* [INSTRUCTIONS FOR THE TASK]:
What you should give back is a precise copy of the lines below from the one containing "seguiremos en nuestra labor e intentaremos" through the one containing "DOPORUČUJEME", with no pictures.

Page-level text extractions
+===+
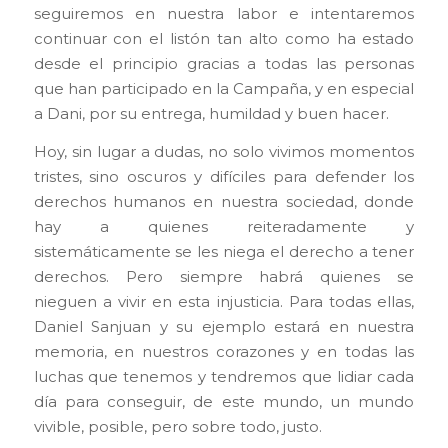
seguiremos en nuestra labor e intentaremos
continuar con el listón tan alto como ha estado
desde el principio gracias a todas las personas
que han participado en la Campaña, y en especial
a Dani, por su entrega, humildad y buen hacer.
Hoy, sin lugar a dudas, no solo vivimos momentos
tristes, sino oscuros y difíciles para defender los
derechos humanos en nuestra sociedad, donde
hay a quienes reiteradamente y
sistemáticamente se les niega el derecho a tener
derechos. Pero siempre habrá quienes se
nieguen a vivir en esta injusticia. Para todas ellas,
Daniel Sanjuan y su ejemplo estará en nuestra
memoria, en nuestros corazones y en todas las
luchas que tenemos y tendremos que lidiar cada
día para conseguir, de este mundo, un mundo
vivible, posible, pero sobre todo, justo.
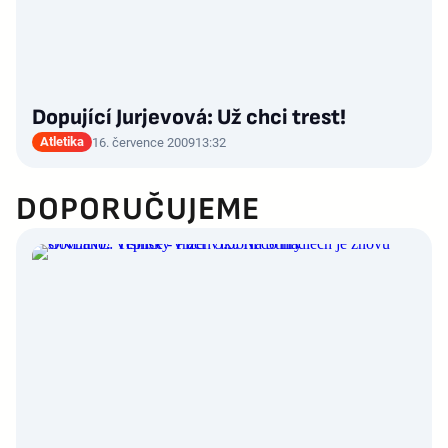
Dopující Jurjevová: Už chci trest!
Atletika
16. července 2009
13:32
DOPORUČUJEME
+===+
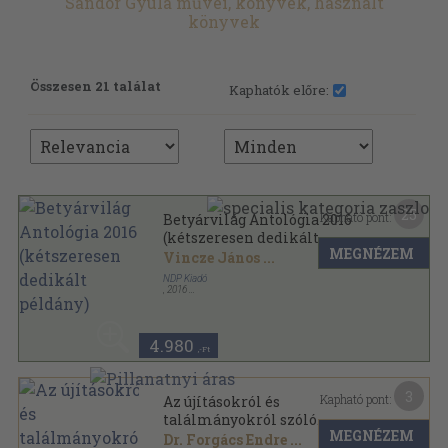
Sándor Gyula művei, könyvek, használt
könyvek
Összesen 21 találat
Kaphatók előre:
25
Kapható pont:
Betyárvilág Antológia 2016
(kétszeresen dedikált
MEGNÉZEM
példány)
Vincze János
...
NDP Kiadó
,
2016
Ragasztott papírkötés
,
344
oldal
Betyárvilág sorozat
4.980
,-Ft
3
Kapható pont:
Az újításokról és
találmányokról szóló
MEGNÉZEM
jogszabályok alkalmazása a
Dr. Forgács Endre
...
+===+
* [TASK SOLUTION]:
seguiremos en nuestra labor e intentaremos
continuar con el listón tan alto como ha estado
desde el principio gracias a todas las personas
que han participado en la Campaña, y en especial
a Dani, por su entrega, humildad y buen hacer.
Hoy, sin lugar a dudas, no solo vivimos momentos
tristes, sino oscuros y difíciles para defender los
derechos humanos en nuestra sociedad, donde
hay a quienes reiteradamente y
sistemáticamente se les niega el derecho a tener
derechos. Pero siempre habrá quienes se
nieguen a vivir en esta injusticia. Para todas ellas,
Daniel Sanjuan y su ejemplo estará en nuestra
memoria, en nuestros corazones y en todas las
luchas que tenemos y tendremos que lidiar cada
día para conseguir, de este mundo, un mundo
vivible, posible, pero sobre todo, justo.
Dopující Jurjevová: Už chci trest!
Atletika
16. července 2009
13:32
DOPORUČUJEME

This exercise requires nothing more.